How to Improve SOX Efficiency in 2017
On the Workiva blog, I recently had one post examining the findings from its 2016 State of the SOX Market survey released earlier this year.
The top priority for SOX compliance managers next year is to improve efficiency—which is increasingly difficult to do, especially for larger enterprises with mature SOX compliance functions. Still, the Workiva survey drops a few hints about where to look: cybersecurity and risk management.
Two-thirds of survey respondents said less than 25 percent of their control testing related to cybersecurity or IT controls. And while 86 percent said internal audit is involved in SOX compliance somehow, most of the time internal audit does not help with risk assessment or scoping the SOX audit… Consider all those statistics altogether: increased importance, but relatively little attention or collaboration.
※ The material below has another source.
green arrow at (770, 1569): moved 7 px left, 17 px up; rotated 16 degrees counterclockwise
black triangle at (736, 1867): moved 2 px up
Places like that are where efficiencies can be found.
The State of the SOX Market survey itself is must-read material for SOX compliance managers. My full post is well worth reading too, of course.
The Conceptual Shift Coming to Audit Technology
Separately on the Workiva blog, I also looked at the results of a separate survey from AuditNet exploring how well audit technology meets internal audit needs. Surprising exactly nobody, a large majority of audit leaders said their technology doesn’t meet all their needs.
The survey’s single largest lesson was that most audit teams use standard desktop technology (spreadsheets, word documents, flowcharts) to do mostly standard audit work of collecting evidence, planning audits, documentation, and so forth.
What’s lacking, I said, is stronger technology that can meet modern risk management and audit challenges:
So internal audit in the future will be more about studying and observing business processes; then determining when and why those processes fluctuate outside your comfort zone. All of that activity will (ideally) also be connected to your internal control or risk management system… That conceptual shift will help to drive the internal auditor up the value chain, to be an adviser on risks and business process improvement.
I’m grateful to NAVEX and Workiva for the opportunity to reach their respective audiences. Both blogs have numerous smart people sharing smart observations about governance, risk, and compliance, and are worth bookmarking.